Return every line below as it appears, but leave out the pictures.
[Source information Boundary: Start]
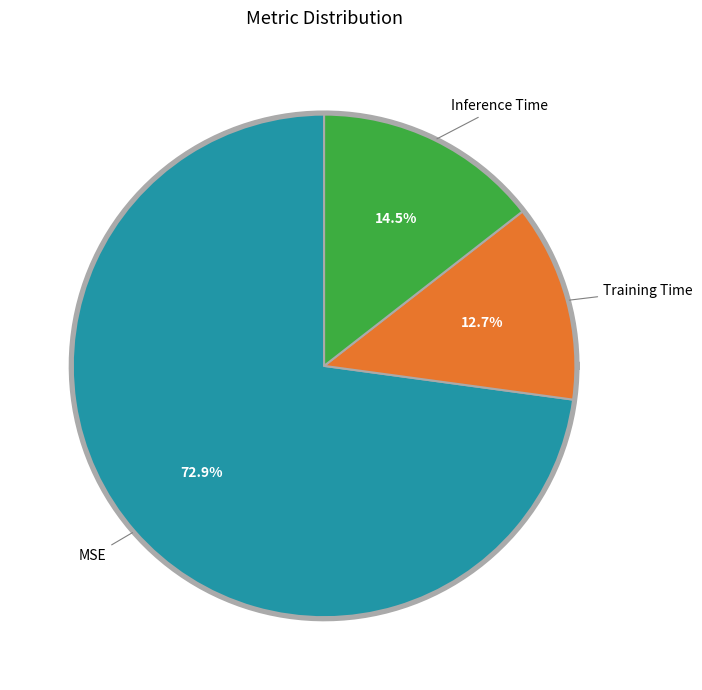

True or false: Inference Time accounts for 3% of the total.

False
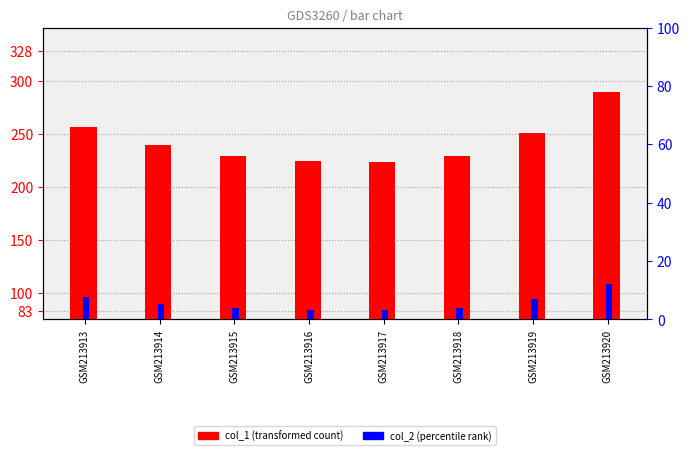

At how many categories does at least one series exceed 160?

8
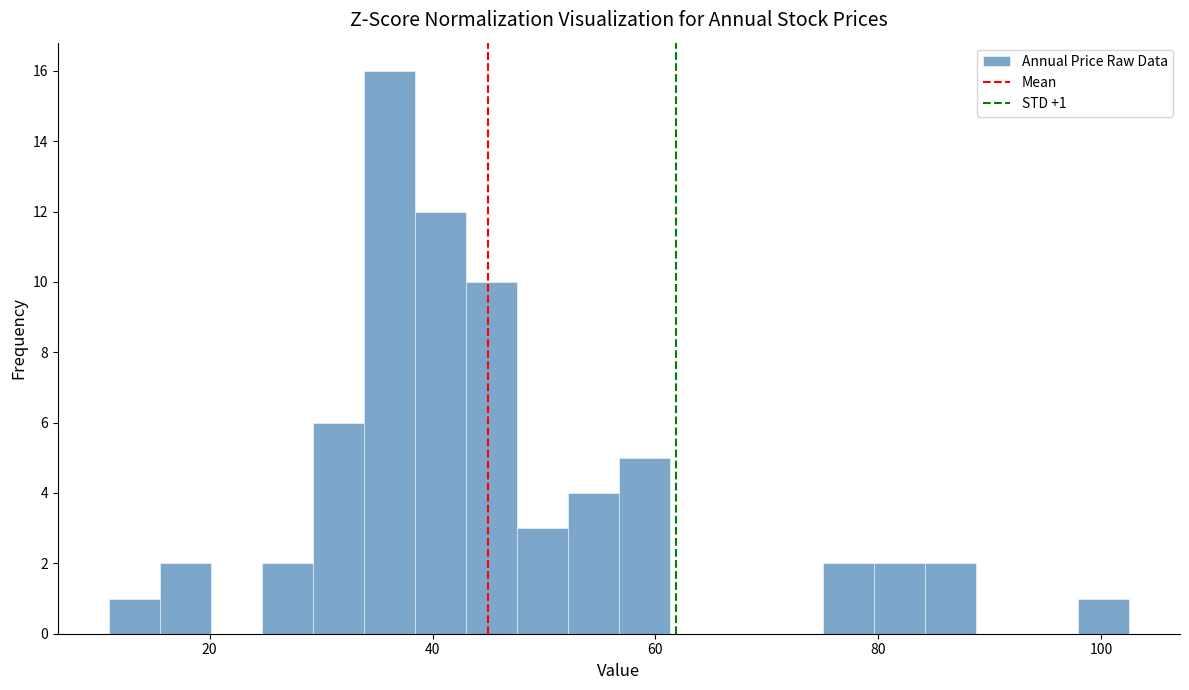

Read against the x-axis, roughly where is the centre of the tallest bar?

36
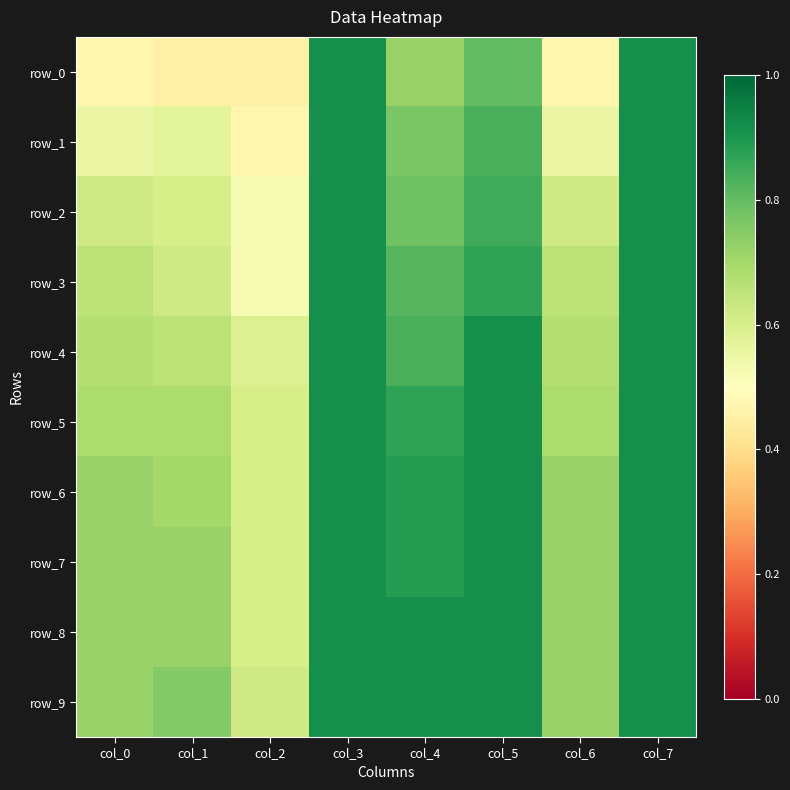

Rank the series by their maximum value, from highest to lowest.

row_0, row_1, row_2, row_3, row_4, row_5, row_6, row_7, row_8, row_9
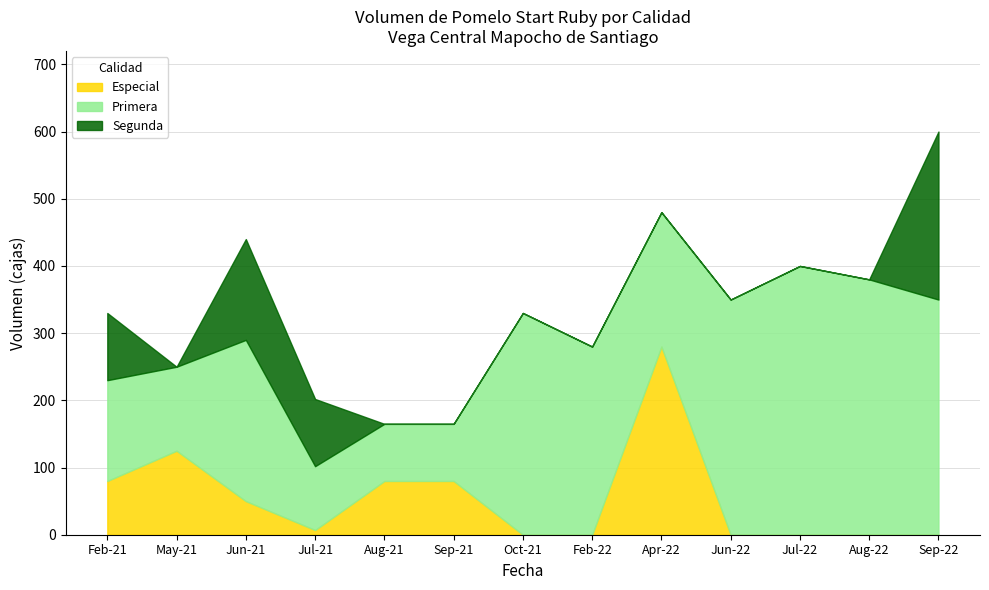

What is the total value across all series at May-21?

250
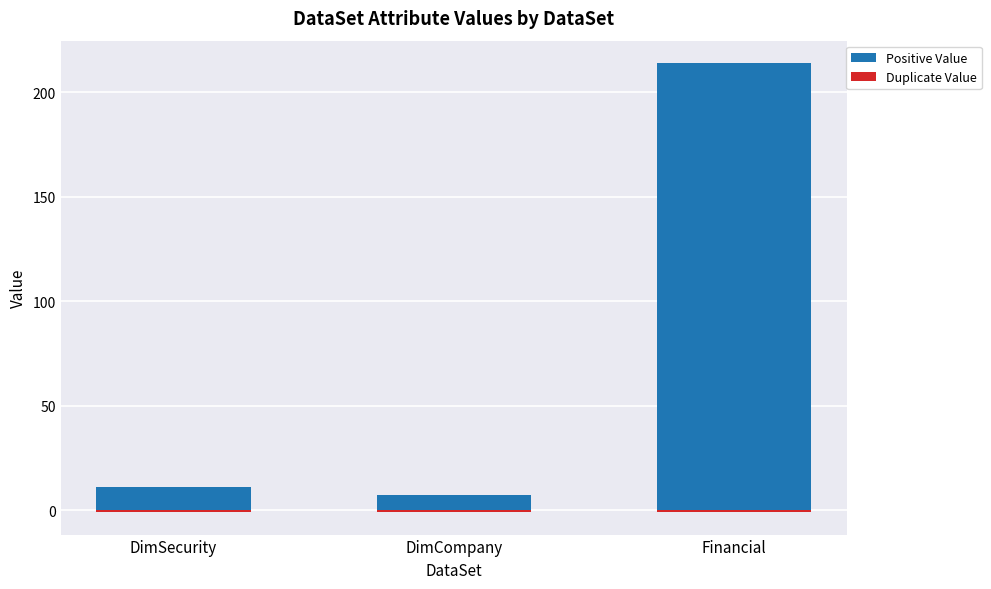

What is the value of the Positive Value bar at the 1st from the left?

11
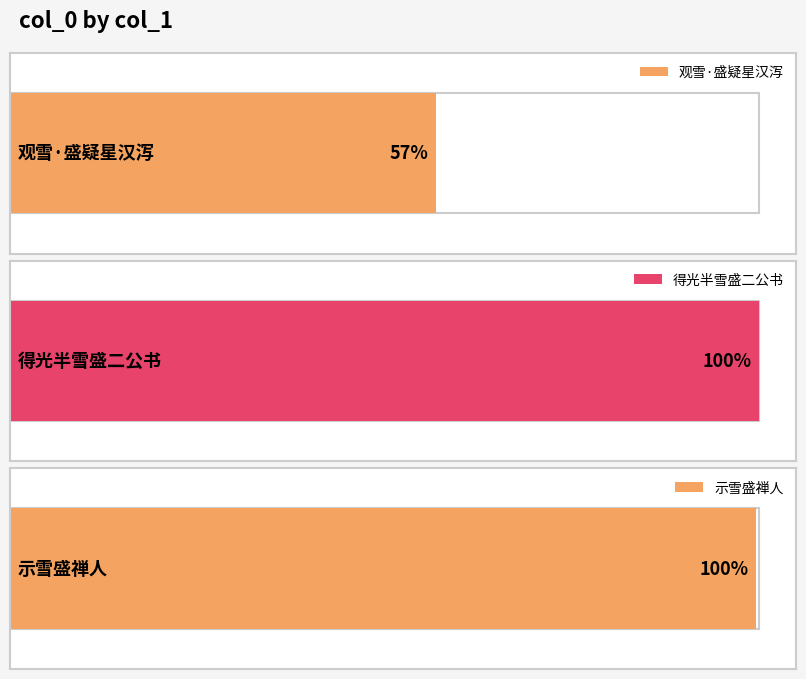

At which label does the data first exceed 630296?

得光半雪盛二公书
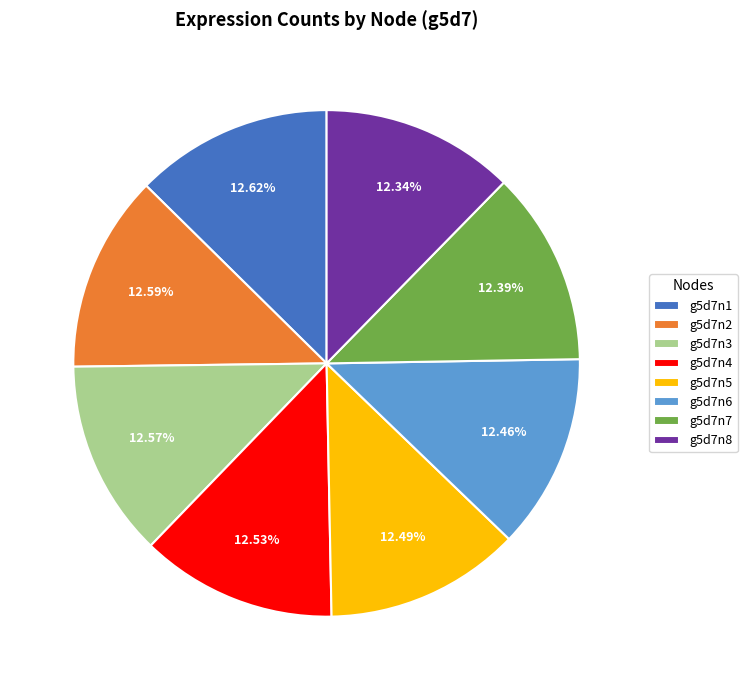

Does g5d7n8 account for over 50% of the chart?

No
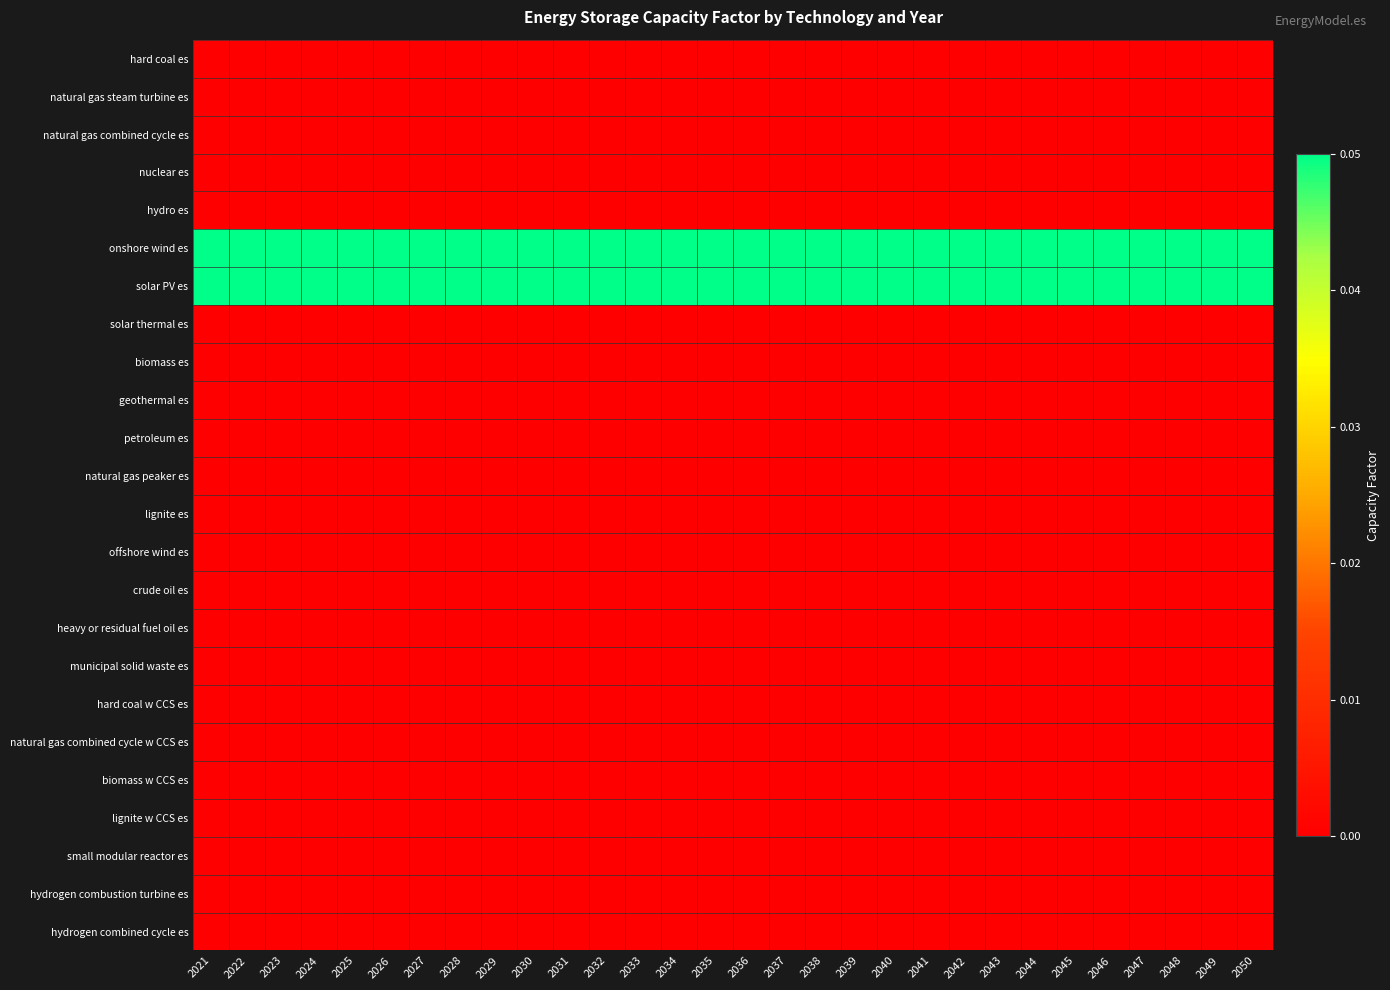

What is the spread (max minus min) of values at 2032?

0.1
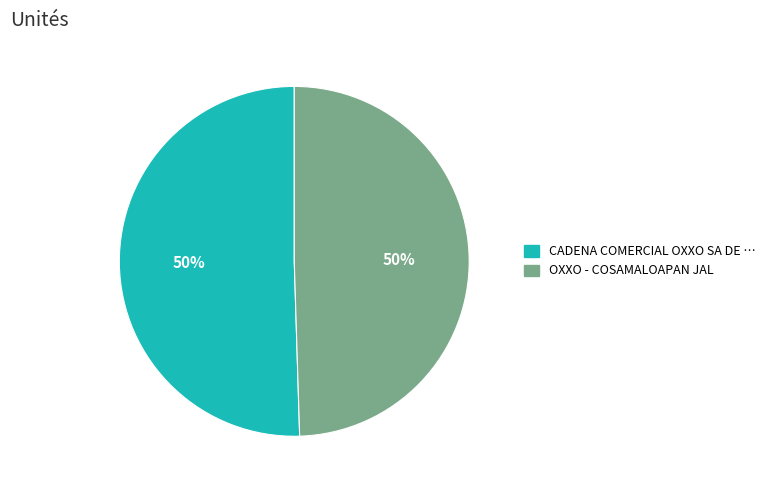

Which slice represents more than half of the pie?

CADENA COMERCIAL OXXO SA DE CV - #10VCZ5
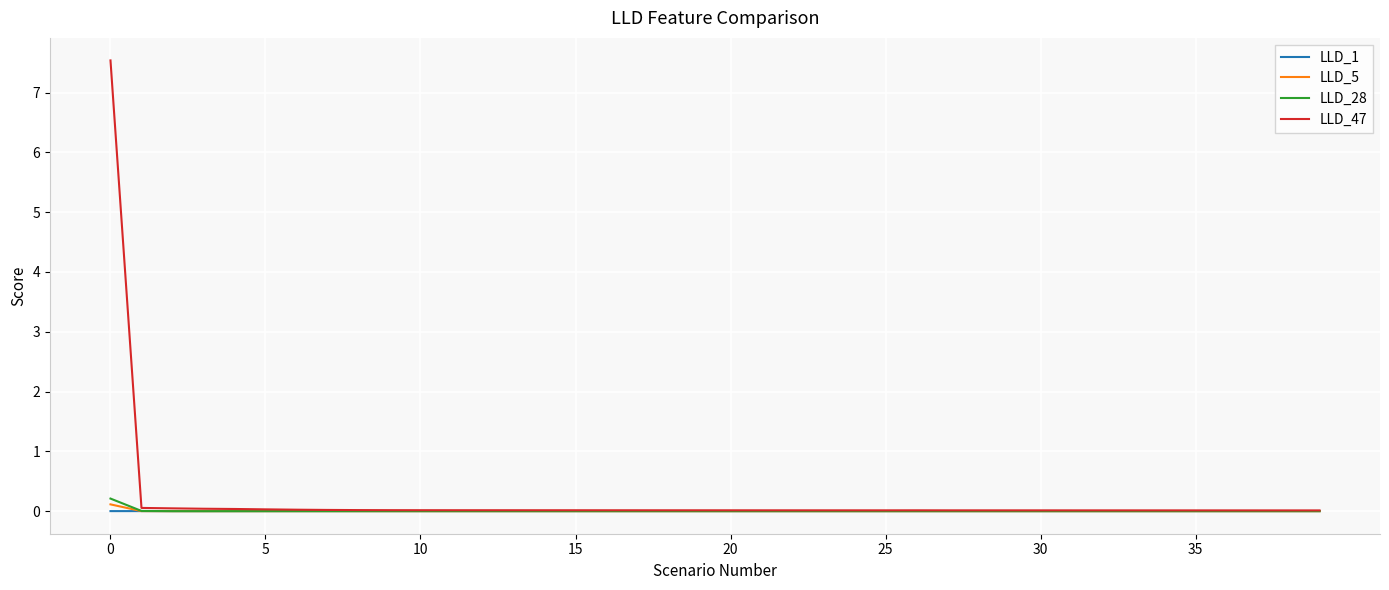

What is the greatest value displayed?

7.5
[Source information Boundary: End]
Response for this exercise:
True or false: Inference Time accounts for 3% of the total.

False

At how many categories does at least one series exceed 160?

8

Read against the x-axis, roughly where is the centre of the tallest bar?

36

Rank the series by their maximum value, from highest to lowest.

row_0, row_1, row_2, row_3, row_4, row_5, row_6, row_7, row_8, row_9

What is the total value across all series at May-21?

250

What is the value of the Positive Value bar at the 1st from the left?

11

At which label does the data first exceed 630296?

得光半雪盛二公书

Does g5d7n8 account for over 50% of the chart?

No

What is the spread (max minus min) of values at 2032?

0.1

Which slice represents more than half of the pie?

CADENA COMERCIAL OXXO SA DE CV - #10VCZ5

What is the greatest value displayed?

7.5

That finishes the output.